Amper een jaar geleden luidden scholieren de noodklok over het nieuwe leren. Ze klaagden over te weinig kennisoverdracht en teveel aandacht voor het aanleren van vaardigheden. Zelfstandig werken was het nieuwe motto, maar leerlingen eisten juist meer structuur en begeleiding. Het protest leidde tot grote commotie in de Tweede Kamer. Als zelfs scholieren méér en beter les willen, moet het wel ernstig gesteld zijn met de kwaliteit van het onderwijs, was de gedachte. Op initiatief van de PvdA besloot de Kamer tot een parlementair onderzoek naar de onderwijsvernieuwingen van de afgelopen jaren.

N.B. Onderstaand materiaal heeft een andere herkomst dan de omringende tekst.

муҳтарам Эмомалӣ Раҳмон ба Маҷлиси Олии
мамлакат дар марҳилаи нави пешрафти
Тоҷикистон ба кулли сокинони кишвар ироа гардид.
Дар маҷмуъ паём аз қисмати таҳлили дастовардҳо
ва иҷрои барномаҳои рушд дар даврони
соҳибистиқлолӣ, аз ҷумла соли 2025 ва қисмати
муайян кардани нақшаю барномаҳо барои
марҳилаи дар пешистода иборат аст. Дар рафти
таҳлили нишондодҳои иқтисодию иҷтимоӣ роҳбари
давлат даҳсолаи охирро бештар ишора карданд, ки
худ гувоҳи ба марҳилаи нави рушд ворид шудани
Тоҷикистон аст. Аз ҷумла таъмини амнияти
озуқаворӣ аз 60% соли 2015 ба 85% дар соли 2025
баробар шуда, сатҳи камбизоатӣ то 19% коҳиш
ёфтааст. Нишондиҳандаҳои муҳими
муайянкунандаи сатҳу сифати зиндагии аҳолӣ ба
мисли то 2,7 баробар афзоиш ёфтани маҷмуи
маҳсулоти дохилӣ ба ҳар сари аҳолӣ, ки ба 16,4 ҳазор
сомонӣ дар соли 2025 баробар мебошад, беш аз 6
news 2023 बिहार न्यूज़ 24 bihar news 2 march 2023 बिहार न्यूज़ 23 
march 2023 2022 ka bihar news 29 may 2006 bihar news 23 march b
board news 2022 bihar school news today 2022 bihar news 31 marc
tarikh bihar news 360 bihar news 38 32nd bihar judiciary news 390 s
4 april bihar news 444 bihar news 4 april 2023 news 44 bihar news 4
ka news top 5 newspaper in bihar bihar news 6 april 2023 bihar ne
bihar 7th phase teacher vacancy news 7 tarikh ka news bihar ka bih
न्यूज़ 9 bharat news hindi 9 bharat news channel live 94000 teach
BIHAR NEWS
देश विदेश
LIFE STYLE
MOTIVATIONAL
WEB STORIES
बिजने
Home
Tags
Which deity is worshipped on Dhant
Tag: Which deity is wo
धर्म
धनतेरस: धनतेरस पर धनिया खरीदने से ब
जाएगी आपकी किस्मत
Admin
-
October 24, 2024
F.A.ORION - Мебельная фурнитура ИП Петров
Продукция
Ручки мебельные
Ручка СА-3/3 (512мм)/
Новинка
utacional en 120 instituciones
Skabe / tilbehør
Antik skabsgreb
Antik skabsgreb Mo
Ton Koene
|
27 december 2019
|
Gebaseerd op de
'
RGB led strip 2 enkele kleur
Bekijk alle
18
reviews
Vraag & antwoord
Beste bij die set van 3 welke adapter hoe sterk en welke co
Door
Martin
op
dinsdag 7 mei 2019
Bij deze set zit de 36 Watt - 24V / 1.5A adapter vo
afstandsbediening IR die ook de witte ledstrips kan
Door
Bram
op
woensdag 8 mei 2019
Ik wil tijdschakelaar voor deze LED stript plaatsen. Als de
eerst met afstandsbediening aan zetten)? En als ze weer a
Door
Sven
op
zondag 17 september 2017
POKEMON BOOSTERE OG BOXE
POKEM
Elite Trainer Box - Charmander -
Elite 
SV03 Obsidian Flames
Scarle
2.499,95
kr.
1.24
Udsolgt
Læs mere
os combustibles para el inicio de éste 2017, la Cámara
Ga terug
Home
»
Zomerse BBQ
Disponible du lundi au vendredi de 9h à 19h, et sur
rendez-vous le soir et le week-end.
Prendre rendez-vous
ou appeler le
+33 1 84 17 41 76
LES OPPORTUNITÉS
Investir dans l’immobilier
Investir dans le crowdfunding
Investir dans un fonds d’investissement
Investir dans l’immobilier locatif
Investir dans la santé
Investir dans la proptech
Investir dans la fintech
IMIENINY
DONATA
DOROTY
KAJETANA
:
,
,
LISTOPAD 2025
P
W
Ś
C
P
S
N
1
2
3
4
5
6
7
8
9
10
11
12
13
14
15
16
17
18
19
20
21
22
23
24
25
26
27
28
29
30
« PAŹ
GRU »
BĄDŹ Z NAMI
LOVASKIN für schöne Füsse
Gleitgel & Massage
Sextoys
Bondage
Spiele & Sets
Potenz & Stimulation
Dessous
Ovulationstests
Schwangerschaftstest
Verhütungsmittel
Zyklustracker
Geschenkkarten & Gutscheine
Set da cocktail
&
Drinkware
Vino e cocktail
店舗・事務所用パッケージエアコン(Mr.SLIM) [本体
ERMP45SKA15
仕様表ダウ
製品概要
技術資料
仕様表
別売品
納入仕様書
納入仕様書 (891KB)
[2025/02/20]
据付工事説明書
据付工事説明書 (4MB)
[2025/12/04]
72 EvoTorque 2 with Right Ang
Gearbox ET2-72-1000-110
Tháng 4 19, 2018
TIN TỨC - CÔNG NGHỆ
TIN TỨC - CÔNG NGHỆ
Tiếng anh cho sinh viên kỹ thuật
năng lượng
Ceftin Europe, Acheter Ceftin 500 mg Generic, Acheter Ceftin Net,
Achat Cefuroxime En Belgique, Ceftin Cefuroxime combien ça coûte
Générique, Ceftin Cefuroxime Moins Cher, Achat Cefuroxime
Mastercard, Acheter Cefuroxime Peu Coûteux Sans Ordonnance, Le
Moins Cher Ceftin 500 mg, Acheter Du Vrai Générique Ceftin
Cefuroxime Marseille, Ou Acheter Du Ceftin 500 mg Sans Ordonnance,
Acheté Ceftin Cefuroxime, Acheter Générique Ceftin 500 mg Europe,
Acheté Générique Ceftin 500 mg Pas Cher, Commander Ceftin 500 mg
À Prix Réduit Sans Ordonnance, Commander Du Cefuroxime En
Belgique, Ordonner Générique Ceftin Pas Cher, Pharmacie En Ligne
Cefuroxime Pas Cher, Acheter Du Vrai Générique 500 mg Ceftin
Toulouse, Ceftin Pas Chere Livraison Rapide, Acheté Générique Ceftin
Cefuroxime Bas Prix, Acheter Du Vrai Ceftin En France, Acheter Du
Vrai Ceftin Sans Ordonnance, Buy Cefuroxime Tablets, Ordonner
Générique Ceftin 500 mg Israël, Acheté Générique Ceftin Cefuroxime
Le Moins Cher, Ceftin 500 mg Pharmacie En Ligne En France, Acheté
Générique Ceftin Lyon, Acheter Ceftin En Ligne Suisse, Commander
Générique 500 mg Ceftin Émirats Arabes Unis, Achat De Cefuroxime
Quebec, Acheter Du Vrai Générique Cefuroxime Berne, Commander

Een commissie onder leiding van PvdA-kamerlid Dijsselbloem gaat in november aan de slag. Terwijl Kamerleden hun hoorzittingen voorbereiden, klinken er uit het onderwijsveld meer en meer positieve geluiden over het nieuwe leren. De problemen hadden vooral te maken met de snelle invoering van deze lesmethode. Leraren kregen nauwelijks de tijd om over te schakelen van klassikaal lesgeven naar individuele begeleiding. Sommige docenten verlieten overspannen hun school.
Nu, bijna een jaar later, hebben vooral vmbo-scholen en het middelbaar beroepsonderwijs (mbo) het ‘nieuwe leren’ beter op de rails. Scholen die al langer volgens deze methode werken, oogsten hun eerste successen: het aantal voortijdige schoolverlaters daalt.
Op het Friesland College in Heerenveen, een mbo met ruim 10.000 leerlingen, is de schooluitval op niveau 1 het laagste niveau – drastisch teruggebracht: van 60 naar 12 procent. „Voor kinderen die moeilijk kunnen leren, is dit een uitkomst”, vertelt Bert Scheepers, loopbaan-adviseur en verantwoordelijk voor de in- en uitstroom. Ook hier is er veel praktijkgericht onderwijs. Op school werken leerlingen in een geïmproviseerde supermarkt, broodjeszaak of kantoorboekhandel.
Dagelijks krijgen ze opdrachten: schoonmaken, vakken vullen of verkopen. Als zich problemen voordoen een leerling weet niet hoeveel geld hij moet teruggeven – krijgt hij extra rekenles van een docent. Scheepers: „Deze moeilijke groep leerlingen is gemotiveerd. Dat is een enorme winst.”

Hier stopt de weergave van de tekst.